Toutes ces techniques ne valent que si elles sont utilisées avec régularité, dans la bonne humeur. Forcer un enfant à les appliquer mécaniquement, c’est l’effet inverse. La conjugaison doit rester un jeu. L’objectif est de tisser des liens entre un son, une image et une règle. Vous, parent, êtes le chef d’orchestre discret. Glissez une chanson pendant le trajet en voiture, demandez-lui de réciter une règle avant de partir à l’école. Les enseignants de CM2 le constatent : les élèves qui associent un mouvement ou une couleur à un temps de conjugaison progressent plus vite.

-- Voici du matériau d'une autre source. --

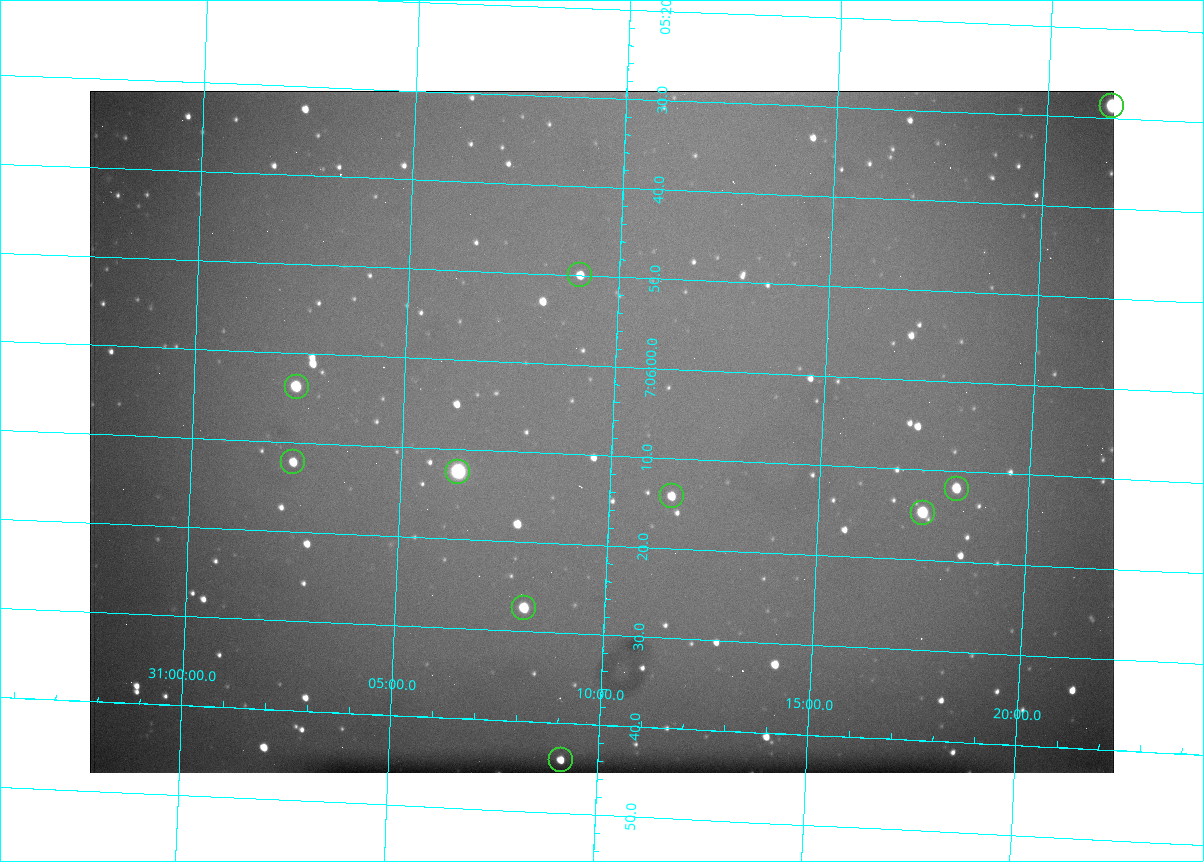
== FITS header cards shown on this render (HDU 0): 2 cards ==
NAXIS1  =                 1024 /fastest changing axis
NAXIS2  =                  682 /next to fastest changing axis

Pourquoi ne pas attribuer une couleur par temps ? Le présent en bleu, le futur en vert, l’imparfait en jaune. Votre enfant verra ces couleurs dans son cahier et fera le lien tout seul.

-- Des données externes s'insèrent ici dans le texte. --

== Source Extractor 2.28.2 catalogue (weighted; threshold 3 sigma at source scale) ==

Une erreur courante est de vouloir tout enseigner d’un coup. La patience est essentielle. Un temps par semaine, c’est déjà bien. Alternez les supports : des fiches à compléter, mais aussi des jeux. Les mots croisés, par exemple, sont parfaits pour réviser en s’amusant. En cherchant le bon mot, votre enfant manipule les terminaisons sans pression. C’est un exercice de réflexion qui ancre les formes verbales dans la mémoire à long terme. Alors, proposez-lui des grilles adaptées à son âge. Pour les 10-11 ans, un cahier de mots croisés centré sur le vocabulaire et la grammaire peut faire des merveilles. Pendant les vacances ou les weekends, c’est une activité calme et productive.

À retenir

  • Chanter les terminaisons sur un air connu fixe les règles dans la mémoire auditive des enfants.
  • Remplacer le verbe par “vendre” permet de distinguer à coup sûr l’infinitif en “er” du participe passé en “é”.
  • La maison des verbes avec “être” et l’acronyme “DR & MRS VANDERTRAMP” aident à retenir les auxiliaires du passé composé.
  • Associer chaque temps de conjugaison à une couleur ou un geste crée des ancrages visuels et kinesthésiques.
  • Le futur simple partage les terminaisons du verbe “avoir” au présent : un savoir déjà acquis qu’il suffit de réactiver.
  • Pour les 10-11 ans, les mots croisés sont un outil ludique et efficace pour ancrer l’orthographe des formes verbales sans l’ennui des listes.

Trop souvent, la conjugaison rime avec anxiété. Pourtant, avec un brin de créativité, elle peut devenir un moment de complicité. Les astuces mnémotechniques ne remplacent pas la compréhension, mais elles la soutiennent. Elles offrent à votre enfant des repères solides. Progressivement, il n’en aura même plus besoin, car ses réflexes seront là. D’ici là, gardez le cap avec légèreté. Un enfant qui se sent capable ne redoute plus la feuille de conjugaison du lundi matin. Il sourit, il essaie, et c’est déjà une victoire.